### Exercise requirements
Reproduce the following lines verbatim, omitting the pictures.
-- Supplied data follows --
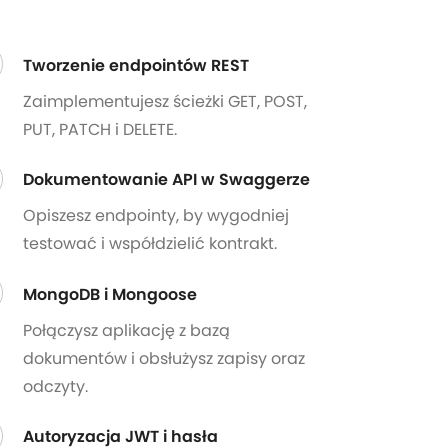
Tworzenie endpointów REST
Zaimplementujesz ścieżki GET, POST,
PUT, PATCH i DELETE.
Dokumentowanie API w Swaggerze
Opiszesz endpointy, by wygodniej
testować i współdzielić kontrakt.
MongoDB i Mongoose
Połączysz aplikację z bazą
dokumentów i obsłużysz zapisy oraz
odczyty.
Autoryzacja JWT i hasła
-- Supplied data concluded --
### Exercise result
Tworzenie endpointów REST
Zaimplementujesz ścieżki GET, POST,
PUT, PATCH i DELETE.
Dokumentowanie API w Swaggerze
Opiszesz endpointy, by wygodniej
testować i współdzielić kontrakt.
MongoDB i Mongoose
Połączysz aplikację z bazą
dokumentów i obsłużysz zapisy oraz
odczyty.
Autoryzacja JWT i hasła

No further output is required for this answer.